Some of those possible answers follow along the lines of a conspiracy theory, from hidden pipelines, to over use by local golf courses and homeowners. Then there are the folks who want to stop the discharge of water at the dam.

However, officials who watch the water supply closely said there are various reasons why the levels drop each year. But they argue that cutting off the discharge of water at the dam will never happen.

That's because Lake Chesdin was built to supply water to Dinwiddie, Prince George and Chesterfield counties, along with the cities of Colonial Heights and Petersburg.
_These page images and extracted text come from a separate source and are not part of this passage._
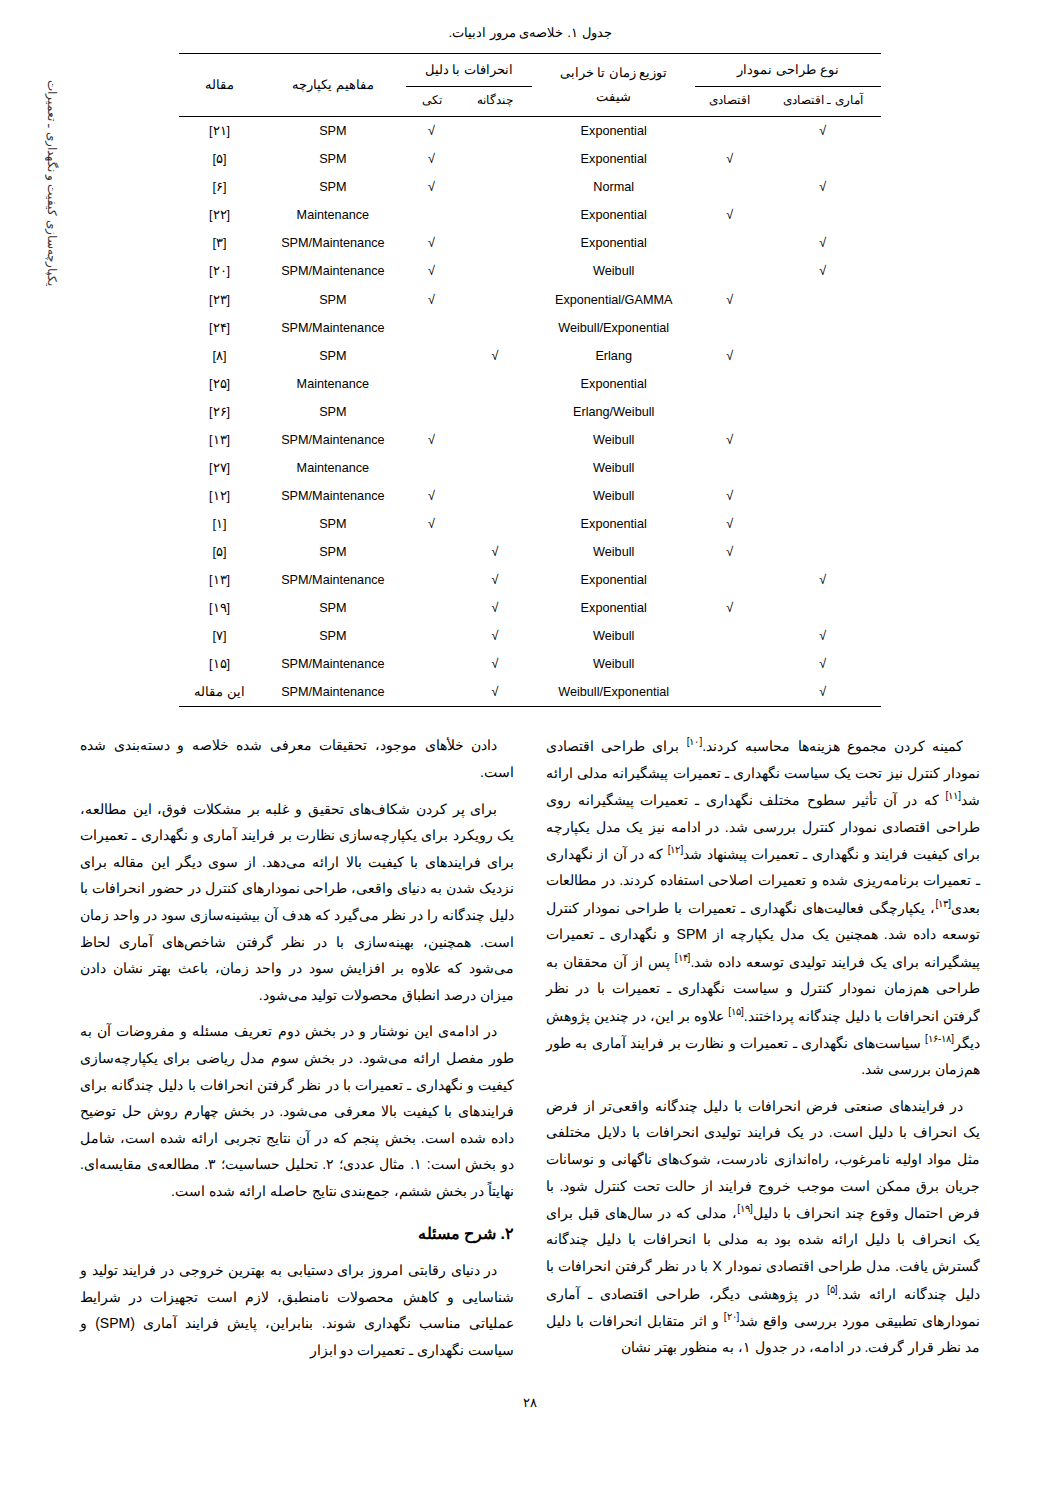یکپارچه‌سازی کیفیت و نگهداری ـ تعمیرات
جدول ۱. خلاصه‌ی مرور ادبیات.
| نوع طراحی نمودار | توزیع زمان تا خرابی شیفت | انحرافات با دلیل | مفاهیم یکپارچه | مقاله |
| --- | --- | --- | --- | --- |
| آماری ـ اقتصادی | اقتصادی | چندگانه | تکی |
| √ | | Exponential | | √ | SPM | [۲۱] |
| | √ | Exponential | | √ | SPM | [۵] |
| √ | | Normal | | √ | SPM | [۶] |
| | √ | Exponential | | | Maintenance | [۲۲] |
| √ | | Exponential | | √ | SPM/Maintenance | [۳] |
| √ | | Weibull | | √ | SPM/Maintenance | [۲۰] |
| | √ | Exponential/GAMMA | | √ | SPM | [۲۳] |
| | | Weibull/Exponential | | | SPM/Maintenance | [۲۴] |
| | √ | Erlang | √ | | SPM | [۸] |
| | | Exponential | | | Maintenance | [۲۵] |
| | | Erlang/Weibull | | | SPM | [۲۶] |
| | √ | Weibull | | √ | SPM/Maintenance | [۱۳] |
| | | Weibull | | | Maintenance | [۲۷] |
| | √ | Weibull | | √ | SPM/Maintenance | [۱۲] |
| | √ | Exponential | | √ | SPM | [۱] |
| | √ | Weibull | √ | | SPM | [۵] |
| √ | | Exponential | √ | | SPM/Maintenance | [۱۳] |
| | √ | Exponential | √ | | SPM | [۱۹] |
| √ | | Weibull | √ | | SPM | [۷] |
| √ | | Weibull | √ | | SPM/Maintenance | [۱۵] |
| √ | | Weibull/Exponential | √ | | SPM/Maintenance | این مقاله |
کمینه کردن مجموع هزینه‌ها محاسبه کردند.[۱۰] برای طراحی اقتصادی نمودار کنترل نیز تحت یک سیاست نگهداری ـ تعمیرات پیشگیرانه مدلی ارائه شد[۱۱] که در آن تأثیر سطوح مختلف نگهداری ـ تعمیرات پیشگیرانه روی طراحی اقتصادی نمودار کنترل بررسی شد. در ادامه نیز یک مدل یکپارچه برای کیفیت فرایند و نگهداری ـ تعمیرات پیشنهاد شد[۱۲] که در آن از نگهداری ـ تعمیرات برنامه‌ریزی شده و تعمیرات اصلاحی استفاده کردند. در مطالعات بعدی[۱۳]، یکپارچگی فعالیت‌های نگهداری ـ تعمیرات با طراحی نمودار کنترل توسعه داده شد. همچنین یک مدل یکپارچه از SPM و نگهداری ـ تعمیرات پیشگیرانه برای یک فرایند تولیدی توسعه داده شد.[۱۴] پس از آن محققان به طراحی هم‌زمان نمودار کنترل و سیاست نگهداری ـ تعمیرات با در نظر گرفتن انحرافات با دلیل چندگانه پرداختند.[۱۵] علاوه بر این، در چندین پژوهش دیگر[۱۸-۱۶] سیاست‌های نگهداری ـ تعمیرات و نظارت بر فرایند آماری به طور هم‌زمان بررسی شد.
در فرایندهای صنعتی فرض انحرافات با دلیل چندگانه واقعی‌تر از فرض یک انحراف با دلیل است. در یک فرایند تولیدی انحرافات با دلایل مختلفی مثل مواد اولیه نامرغوب، راه‌اندازی نادرست، شوک‌های ناگهانی و نوسانات جریان برق ممکن است موجب خروج فرایند از حالت تحت کنترل شود. با فرض احتمال وقوع چند انحراف با دلیل[۱۹]، مدلی که در سال‌های قبل برای یک انحراف با دلیل ارائه شده بود به مدلی با انحرافات با دلیل چندگانه گسترش یافت. مدل طراحی اقتصادی نمودار X با در نظر گرفتن انحرافات با دلیل چندگانه ارائه شد.[۵] در پژوهشی دیگر، طراحی اقتصادی ـ آماری نمودارهای تطبیقی مورد بررسی واقع شد[۲۰] و اثر متقابل انحرافات با دلیل مد نظر قرار گرفت. در ادامه، در جدول ۱، به منظور بهتر نشان
دادن خلأهای موجود، تحقیقات معرفی شده خلاصه و دسته‌بندی شده است.
برای پر کردن شکاف‌های تحقیق و غلبه بر مشکلات فوق، این مطالعه، یک رویکرد برای یکپارچه‌سازی نظارت بر فرایند آماری و نگهداری ـ تعمیرات برای فرایندهای با کیفیت بالا ارائه می‌دهد. از سوی دیگر این مقاله برای نزدیک شدن به دنیای واقعی، طراحی نمودارهای کنترل در حضور انحرافات با دلیل چندگانه را در نظر می‌گیرد که هدف آن بیشینه‌سازی سود در واحد زمان است. همچنین، بهینه‌سازی با در نظر گرفتن شاخص‌های آماری لحاظ می‌شود که علاوه بر افزایش سود در واحد زمان، باعث بهتر نشان دادن میزان درصد انطباق محصولات تولید می‌شود.
در ادامه‌ی این نوشتار و در بخش دوم تعریف مسئله و مفروضات آن به طور مفصل ارائه می‌شود. در بخش سوم مدل ریاضی برای یکپارچه‌سازی کیفیت و نگهداری ـ تعمیرات با در نظر گرفتن انحرافات با دلیل چندگانه برای فرایندهای با کیفیت بالا معرفی می‌شود. در بخش چهارم روش حل توضیح داده شده است. بخش پنجم که در آن نتایج تجربی ارائه شده است، شامل دو بخش است: ۱. مثال عددی؛ ۲. تحلیل حساسیت؛ ۳. مطالعه‌ی مقایسه‌ای. نهایتاً در بخش ششم، جمع‌بندی نتایج حاصله ارائه شده است.
۲. شرح مسئله
در دنیای رقابتی امروز برای دستیابی به بهترین خروجی در فرایند تولید و شناسایی و کاهش محصولات نامنطبق، لازم است تجهیزات در شرایط عملیاتی مناسب نگهداری شوند. بنابراین، پایش فرایند آماری (SPM) و سیاست نگهداری ـ تعمیرات دو ابزار
۲۸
Since 2000, there has been a steady two percent increase in usage, including during peak times in July. That is when consumption has grown from 25 million gallons a day in 2002, to more than 42 million gallons a day.

While the amount of discharge has come under fire, especially in 2010, when the Lake hit an all time low, the discharge is by law, to keep the Appomattox River flowing.

However, the amount of water sent down stream was decreased in 2011 and the numbers will be re-calculated and is expected to be reduced again in early 2013.

One surprise about the water level comes not from the surface but the bottom. In fact, since Lake Chesdin was built in the late 1960s, silt build up on its bottom has reduced the amount of water the lake can hold by one-and-a-half billion gallons. 

The Department of Environmental Quality is investigating ways to get some of the storage space back.

Additionally, in an effort to stop the lake from dropping too low, the level needed to implement mandatory water restrictions was reduced from 88 inches in 2010 to to 66 inches below the top of the dam.

Officials said it is possible mandatory restrictions could begin as early as Aug. 16, after an Appomattox River Water Authority board meeting.